In der – zugegeben nicht gerade repräsentativen aber doch erstaunlichen – 20 Minuten-Umfrage zeigen über die Hälfte der knapp 5.000 Befragten Verständnis für Guts Sorgen. Auch auf Twitter empören sich erste Anhänger der rechtspopulistischen Schweizerischen Volkspartei: Camille Lothe von der jungen SVP Zürich twittert "Geht’s noch?" und schiebt die Schuld der Ausländerpolitik der Stadtpräsidentin zu, während zwei SVP-Politiker bereits eine schriftliche Anfrage mit ganzen 17 Fragen – darunter solche wie, ob er den Namen selbst gewählt habe – an die Stadt Zürich gestellt haben.

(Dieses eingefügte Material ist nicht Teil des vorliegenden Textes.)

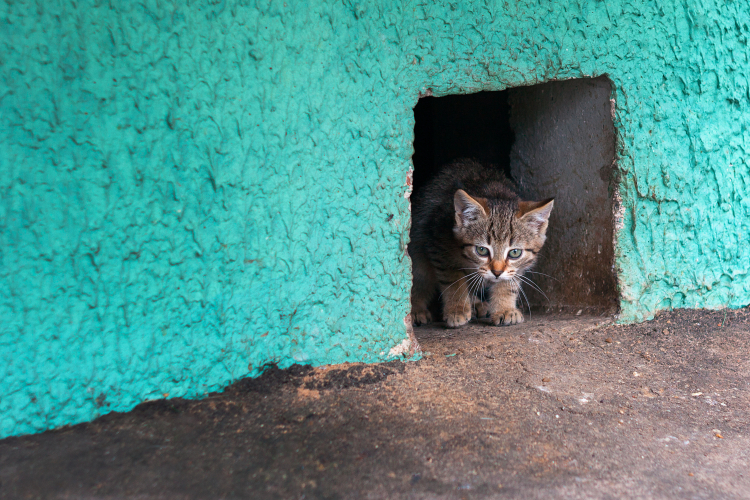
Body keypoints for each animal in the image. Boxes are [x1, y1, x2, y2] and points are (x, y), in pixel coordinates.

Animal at [408, 159, 556, 328]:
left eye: (515, 253)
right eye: (482, 250)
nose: (497, 272)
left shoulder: (517, 267)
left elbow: (509, 283)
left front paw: (504, 308)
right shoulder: (438, 245)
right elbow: (453, 280)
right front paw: (457, 309)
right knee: (419, 278)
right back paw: (416, 310)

Was Philipp Gut und die SVP wohl nicht wissen: Jihad ist in muslimischen Ländern ein gebräuchlicher und gewöhnlicher Name wie viele andere. Jihad bedeutet übersetzt soviel wie "sich bemühen" und kann auch für das persönliche Bemühen im Glauben stehen. Nach dem 11. September und des vermehrten Aufkommens des Begriffs Jihad als Bezeichnung für den Heiligen Krieg wurden verständlicherweise immer weniger Kinder so benannt. Trotzdem konnte sich Jihad A. aus Zürich seinen Namen genauso wenig aussuchen wie alle Kevins, die zu Beginn der 90er das Licht der Welt erblickten und sich heute Witze über ihren Vornamen anhören müssen. Schließlich ist auch nicht garantiert, dass der Weltwoche-Autor Phillip Gut immer Gutes tut, nur weil er Gut heißt.